#### Yapılacak İşler
A – Deniz Gezmiş yazısına göre Deniz Gezmiş, 12 Haziran 1968'de hangi kurumda bir ayaklanma çıkarmıştır?
B – Deniz Gezmiş yazısındaki bölümü "BİR DENİZ GEZMİŞ" sözcüklerinden başlayarak "Güzelleştirmek istiyordu dünyayı." sözcüklerine kadar aynen yazınız.
C – Deniz Gezmiş yazısını kaldığı yerden devam ettiriniz.

#### Sayfa
↓

3 Temmuz 2010 Cumartesi

BİR DENİZ GEZMİŞ FIRTINASI


Hala korkuyorum, ama artık korkunun beni denetlemesine izin vermiyorum, korkuyu yaşamanın bir parçası kabul ettim özellikle değişim korkusunu bilinmeyene duyulan korkuyu geri dön geri dön daha öteye gidersen ölürsün diye uyaran yüreğimin sesine karşın ileri gittim.
Erica Jong
Deniz Gezmiş; soyadına uygun gerçekten, gezmiş yıkmış kaleler kurmuş bir fırtına gibi esmiş, 25 seneye neler sığdırmış… Koca bir ömrü bu enerji bu akıl bir deniz olmuş. Koca bir Deniz… Daha 16-17 yaşlarında yaptıklarına bakın. 25 yaşına gelene kadar neler yapmış neler ne haksızlıklar gördü acaba bu isyanı kime? Yaşasaydı ülkenin kaderini değiştirirdi muhakkak. Üzerinde ona verilmiş emanetlerin sorumluluğu vardı. Güzelleştirmek istiyordu dünyayı.
Evet hayata bir gezmiş bırakmak, zamanı mekanı ve aklı iradesiyle ödünç aldığı sorumluluğun bilinciyle selam ömürlerini insanların mutluluğuna adayanlara. Yaşadığı fırtınalı hayatını çok kısa özetlemek isterim kendimce.
Öğrenci olduğu sırada 12 Haziran 1968’de İstanbul Üniversitesi’nde bir ayaklanma çıkartmış ve bu ayaklanmanın önderi olarak öğrenci haklarını elde etmiştir aynı yıl 6. Filoyu protesto eylemleri sırasında 30 Temmuz’da bu eylemlerden dolayı tutuklanmış ve 20 Eylül’de serbest bırakılmıştır. Milli Demokrat Devrim görüşünü benimseyen Deniz Gezmiş, ismini sayamadığım birlikte olduğu bir çok eylem arkadaşıyla Devrim Öğrenci Birliğini kurmuştur ve Samsun’dan, Ankara’ya Mustafa Kemal Yürüyüşünü düzenlemiştir.

↑

#### Kayıt Alıntıları
↓

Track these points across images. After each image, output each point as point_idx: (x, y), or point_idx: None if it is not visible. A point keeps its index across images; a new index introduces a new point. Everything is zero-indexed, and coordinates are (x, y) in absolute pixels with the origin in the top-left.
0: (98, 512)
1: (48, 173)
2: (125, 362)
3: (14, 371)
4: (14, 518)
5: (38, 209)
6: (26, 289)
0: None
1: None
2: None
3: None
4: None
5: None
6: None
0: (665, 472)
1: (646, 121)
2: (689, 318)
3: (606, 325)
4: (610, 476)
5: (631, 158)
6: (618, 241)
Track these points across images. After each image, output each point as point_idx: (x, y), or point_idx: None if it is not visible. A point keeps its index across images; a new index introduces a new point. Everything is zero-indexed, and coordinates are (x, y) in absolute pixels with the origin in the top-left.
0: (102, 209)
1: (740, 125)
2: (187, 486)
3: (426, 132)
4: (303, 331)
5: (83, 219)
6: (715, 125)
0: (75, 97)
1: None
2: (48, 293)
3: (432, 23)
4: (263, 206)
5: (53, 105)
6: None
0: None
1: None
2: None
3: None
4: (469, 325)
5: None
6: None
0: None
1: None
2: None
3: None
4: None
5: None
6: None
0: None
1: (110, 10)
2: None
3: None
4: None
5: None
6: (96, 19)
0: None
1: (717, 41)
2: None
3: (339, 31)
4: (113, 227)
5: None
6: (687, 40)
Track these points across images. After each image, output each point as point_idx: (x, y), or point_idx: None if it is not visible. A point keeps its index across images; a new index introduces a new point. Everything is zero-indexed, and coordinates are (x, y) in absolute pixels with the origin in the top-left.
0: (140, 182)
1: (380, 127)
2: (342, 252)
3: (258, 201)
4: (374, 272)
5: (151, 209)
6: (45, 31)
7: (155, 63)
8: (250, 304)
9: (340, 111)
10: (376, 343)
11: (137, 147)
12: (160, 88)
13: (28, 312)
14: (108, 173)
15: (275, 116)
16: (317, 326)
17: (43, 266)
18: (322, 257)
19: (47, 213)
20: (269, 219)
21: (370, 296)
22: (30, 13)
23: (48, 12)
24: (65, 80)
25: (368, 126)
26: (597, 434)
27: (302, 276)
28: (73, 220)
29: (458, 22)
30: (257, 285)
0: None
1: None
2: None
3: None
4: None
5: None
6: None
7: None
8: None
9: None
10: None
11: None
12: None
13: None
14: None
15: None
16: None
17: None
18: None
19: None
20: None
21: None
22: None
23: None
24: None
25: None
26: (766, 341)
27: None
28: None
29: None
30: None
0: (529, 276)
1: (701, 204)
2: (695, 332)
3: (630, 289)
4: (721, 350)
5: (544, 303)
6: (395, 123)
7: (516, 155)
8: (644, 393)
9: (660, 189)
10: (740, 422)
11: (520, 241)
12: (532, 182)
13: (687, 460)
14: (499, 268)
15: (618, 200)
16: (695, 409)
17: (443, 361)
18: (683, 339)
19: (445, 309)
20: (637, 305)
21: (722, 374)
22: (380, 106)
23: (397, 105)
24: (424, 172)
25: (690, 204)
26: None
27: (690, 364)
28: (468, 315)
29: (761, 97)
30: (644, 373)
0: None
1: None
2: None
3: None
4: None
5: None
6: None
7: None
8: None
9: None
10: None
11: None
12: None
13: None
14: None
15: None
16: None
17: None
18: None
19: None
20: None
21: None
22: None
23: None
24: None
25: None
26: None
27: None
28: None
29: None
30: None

↑

#### Yazılı Yanıtlar
A – İstanbul Üniversitesi'nde.

B –
BİR DENİZ GEZMİŞ FIRTINASI


Hala korkuyorum, ama artık korkunun beni denetlemesine izin vermiyorum, korkuyu yaşamanın bir parçası kabul ettim özellikle değişim korkusunu bilinmeyene duyulan korkuyu geri dön geri dön daha öteye gidersen ölürsün diye uyaran yüreğimin sesine karşın ileri gittim.
Erica Jong
Deniz Gezmiş; soyadına uygun gerçekten, gezmiş yıkmış kaleler kurmuş bir fırtına gibi esmiş, 25 seneye neler sığdırmış… Koca bir ömrü bu enerji bu akıl bir deniz olmuş. Koca bir Deniz… Daha 16-17 yaşlarında yaptıklarına bakın. 25 yaşına gelene kadar neler yapmış neler ne haksızlıklar gördü acaba bu isyanı kime? Yaşasaydı ülkenin kaderini değiştirirdi muhakkak. Üzerinde ona verilmiş emanetlerin sorumluluğu vardı. Güzelleştirmek istiyordu dünyayı.

C –
İstanbul Üniversitesi’nde sağcı güçlerin 16 Mart’ta girişmiş olduğu hareketlere öğrenci kitlesiyle birlikte karşı koyan Gezmiş 19 Mart’ta tutuklanmış ve 3 Nisan’a kadar hapis yatmıştır. Mayıs 1969’da İ.Ü. Hukuk Fakültesi için yaptığı mücadele, Filistin’e gitmesi tekrar yakalanıp, tutuklanmalar ve saymadığım bir çok şeyler… 25 seneye neler katmış neler. Çok acı ama 6 Mayıs 1972’de idam edilmiş.
Hasan Pulur bir köşesinde çok güzel anlatmış: Masal, tevatür, bir yakıştırma değil resmi belgeden…
Deniz Gezmişin infaz tutanağı tutuluyor… İdam sahnesini anlatan.
Evet bir zamanlar bir zamanlar bir Deniz Gezmiş vardı cesur yürek….
Zerrin KARAZİNCİR
Can Yücel’de bir şiirinde anlatmıştır:
En uzun koşuydu elbet Türkiye’de devrim
O’nun en güzel yüz metresini koştu
En sekmez lüverin namlusundan fırlayarak…
En hızlısıydı hepimizin, en önce göğüsledi ipi…
Acıyorsam sana anam avradım olsun
Ama aşk olsun sana çocuk aşk olsun.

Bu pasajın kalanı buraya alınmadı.